Martínez è stato eletto per la prima volta nel 2000 come commissario di Miami-Dade, un incarico che ha ricoperto per cinque mandati, anche come presidente della Commissione in due occasioni. Ha tentato senza successo di diventare sindaco nel 2012 e di entrare nel Congresso federale nel 2014.

Nel 2020 aveva ottenuto la sua rielezione come commissario, ma la sua carriera è stata segnata nel 2022 dall'arresto che ha portato a questo procedimento giudiziario.

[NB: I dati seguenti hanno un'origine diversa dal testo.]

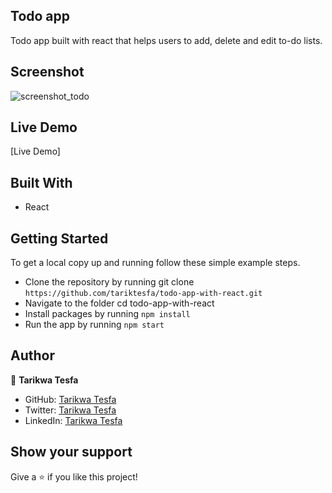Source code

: ## Todo app

Todo app built with react that helps users to add, delete and edit to-do lists.
## Screenshot

![screenshot_todo](https://user-images.githubusercontent.com/38283436/155087192-663086ef-1330-4983-9269-73a9ba70d7f0.PNG)
## Live Demo

[Live Demo]
## Built With

- React

## Getting Started

To get a local copy up and running follow these simple example steps.

- Clone the repository by running git clone `https://github.com/tariktesfa/todo-app-with-react.git`
- Navigate to the folder cd todo-app-with-react
- Install packages by running `npm install`
- Run the app by running `npm start`

## Author

👤 **Tarikwa Tesfa**

- GitHub: [Tarikwa Tesfa](https://github.com/tariktesfa)
- Twitter: [Tarikwa Tesfa](https://twitter.com/tarik_tesfa)
- LinkedIn: [Tarikwa Tesfa](https://www.linkedin.com/in/tarikwa-tesfa-232a64167/)

## Show your support

Give a ⭐ if you like this project!
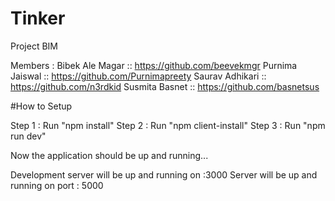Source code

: # Tinker
Project BIM


Members :
Bibek Ale Magar :: https://github.com/beevekmgr
Purnima Jaiswal :: https://github.com/Purnimapreety
Saurav Adhikari :: https://github.com/n3rdkid
Susmita Basnet  :: https://github.com/basnetsus


#How to Setup 

Step 1 : Run "npm install"
Step 2 : Run "npm client-install"
Step 3 : Run "npm run dev"

Now the application should be up and running...

Development server will be up and running on :3000 
Server will be up and running on port : 5000
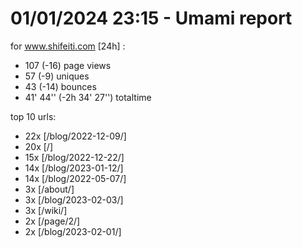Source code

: # 01/01/2024 23:15 - Umami report
for www.shifeiti.com [24h] :

 - 107 (-16) page views
 - 57 (-9) uniques
 - 43 (-14) bounces
 - 41' 44'' (-2h 34' 27'') totaltime


top 10 urls:
 - 22x [/blog/2022-12-09/]
 - 20x [/]
 - 15x [/blog/2022-12-22/]
 - 14x [/blog/2023-01-12/]
 - 14x [/blog/2022-05-07/]
 - 3x [/about/]
 - 3x [/blog/2023-02-03/]
 - 3x [/wiki/]
 - 2x [/page/2/]
 - 2x [/blog/2023-02-01/]


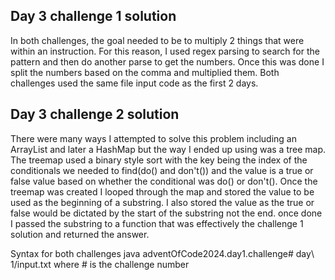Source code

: ## Day 3 challenge 1 solution
In both challenges, the goal needed to be to multiply 2 things that were within an instruction. For this reason, I used regex parsing to search 
for the pattern and then do another parse to get the numbers. Once this was done I split the numbers based on the comma and multiplied them. Both challenges 
used the same file input code as the first 2 days.
## Day 3 challenge 2 solution
There were many ways I attempted to solve this problem including an ArrayList and later a HashMap but the way I ended up using was a tree map. The treemap
used a binary style sort with the key being the index of the conditionals we needed to find(do() and don't()) and the value is a true or false value based
on whether the conditional was do() or don't(). Once the treemap was created I looped through the map and stored the value to be used as the
beginning of a substring. I also stored the value as the true or false would be dictated by the start of the substring not the end. once done I passed the 
substring to a function that was effectively the challenge 1 solution and returned the answer.

Syntax for both challenges
java adventOfCode2024.day1.challenge# day\ 1/input.txt where # is the challenge number

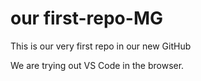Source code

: # our first-repo-MG
This is our very first repo in our new GitHub

We are trying out VS Code in the browser.
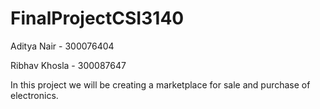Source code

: # FinalProjectCSI3140

Aditya Nair - 300076404

Ribhav Khosla - 300087647

In this project we will be creating a marketplace for sale and purchase of electronics. 
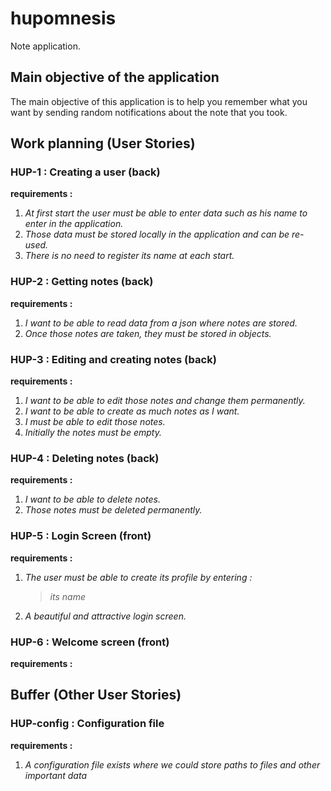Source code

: # hupomnesis

Note application.

## Main objective of the application

The main objective of this application is to help you remember what you want by sending random notifications about the note that you took.

## Work planning (User Stories)
### HUP-1 : Creating a user (back)
__requirements :__ 
1. _At first start the user must be able to enter data such as his name to enter in the application._
2. _Those data must be stored locally in the application and can be re-used._
3. _There is no need to register its name at each start._

### HUP-2 : Getting notes (back)
__requirements :__ 
1. _I want to be able to read data from a json where notes are stored._
2. _Once those notes are taken, they must be stored in objects._

### HUP-3 : Editing and creating notes (back)
__requirements :__
1. _I want to be able to edit those notes and change them permanently._
2. _I want to be able to create as much notes as I want._
3. _I must be able to edit those notes._
4. _Initially the notes must be empty._

### HUP-4 : Deleting notes (back)
__requirements :__
1. _I want to be able to delete notes._
2. _Those notes must be deleted permanently._

### HUP-5 : Login Screen (front)
__requirements :__
1. _The user must be able to create its profile by entering :_
    > _its name_
2. _A beautiful and attractive login screen._

### HUP-6 : Welcome screen (front)
__requirements :__

## Buffer (Other User Stories)
### HUP-config : Configuration file
__requirements :__
1. _A configuration file exists where we could store paths to files and other important data_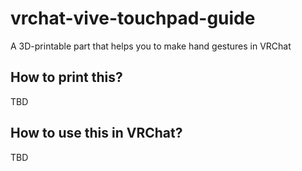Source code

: # vrchat-vive-touchpad-guide
A 3D-printable part that helps you to make hand gestures in VRChat

## How to print this?
TBD

## How to use this in VRChat?
TBD
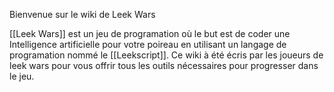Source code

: Bienvenue sur le wiki de Leek Wars

[[Leek Wars]] est un jeu de programation où le but est de coder une Intelligence artificielle pour votre poireau en utilisant un langage de programation nommé le [[Leekscript]]. Ce wiki à été écris par les joueurs de leek wars pour vous offrir tous les outils nécessaires pour progresser dans le jeu.

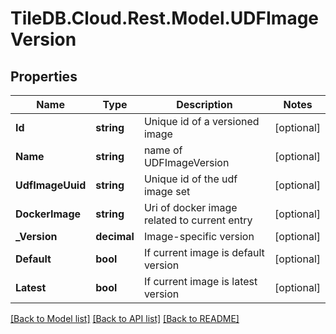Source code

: 
# TileDB.Cloud.Rest.Model.UDFImageVersion

## Properties

Name | Type | Description | Notes
------------ | ------------- | ------------- | -------------
**Id** | **string** | Unique id of a versioned image | [optional] 
**Name** | **string** | name of UDFImageVersion | [optional] 
**UdfImageUuid** | **string** | Unique id of the udf image set | [optional] 
**DockerImage** | **string** | Uri of docker image related to current entry | [optional] 
**_Version** | **decimal** | Image-specific version | [optional] 
**Default** | **bool** | If current image is default version | [optional] 
**Latest** | **bool** | If current image is latest version | [optional] 

[[Back to Model list]](../README.md#documentation-for-models)
[[Back to API list]](../README.md#documentation-for-api-endpoints)
[[Back to README]](../README.md)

La procuratrice statale Katherine Fernández Rundle ha applaudito al verdetto: "Dodici cittadini di Miami-Dade hanno ascoltato tutte le prove e hanno deciso che non sarà tollerato in questa comunità l'uso del pubblico incarico per benefici personali".

Da parte sua, l'ex commissario affronta ora un futuro incerto: se l'appello dovesse fallire, dovrà scontare in prigione una condanna che, sebbene inferiore ai 20 anni inizialmente previsti, rappresenta una conclusione difficile per una figura politica che un tempo era influente nel sud della Florida.

Domande frequenti sul caso di Joe Martínez e la corruzione a Miami-Dade

Perché è stato condannato Joe Martínez?

Joe Martínez è stato condannato per aver ricevuto tangenti da imprenditori locali per favorire i loro interessi commerciali tramite un'ordinanza a Miami-Dade. Ha ricevuto 15.000 dollari in tre pagamenti da 5.000 dollari ciascuno da Jorge Negrín e Sergio Delgado. Sebbene l'ordinanza non sia mai stata approvata, il semplice fatto di accettare denaro in cambio di un atto ufficiale ha configurato il reato di corruzione.

Qual è stata la strategia di difesa di Joe Martínez?

Gli avvocati di Joe Martínez hanno sostenuto che i pagamenti erano atti di gratitudine personale e non un quid pro quo. Hanno difeso che Martínez non ha promosso formalmente un'ordinanza, ma ha solo redatto una bozza che la Commissione poteva ignorare. Inoltre, hanno insistito sul fatto che non c'erano prove che Martínez avesse bisogno di corrompersi.

Quali conseguenze affronta Joe Martínez dopo la sua condanna?

Joe Martínez è stato condannato a 34 mesi e mezzo di carcere, ma rimarrà in libertà su cauzione mentre la sua difesa appella la sentenza. Se l'appello avrà esito negativo, dovrà scontare la pena in prigione, il che rappresenta un finale complicato per la sua carriera politica a Miami-Dade.

In che modo questo caso influisce sulla percezione pubblica del governo di Miami-Dade?

Il caso di Joe Martínez si aggiunge a una serie di scandali di corruzione che hanno minato la fiducia nel governo locale di Miami-Dade. Il procuratore statale Katherine Fernández Rundle ha sottolineato che non sarà tollerato l'uso della carica pubblica per benefici personali, riflettendo una posizione ferma contro la corruzione nella comunità.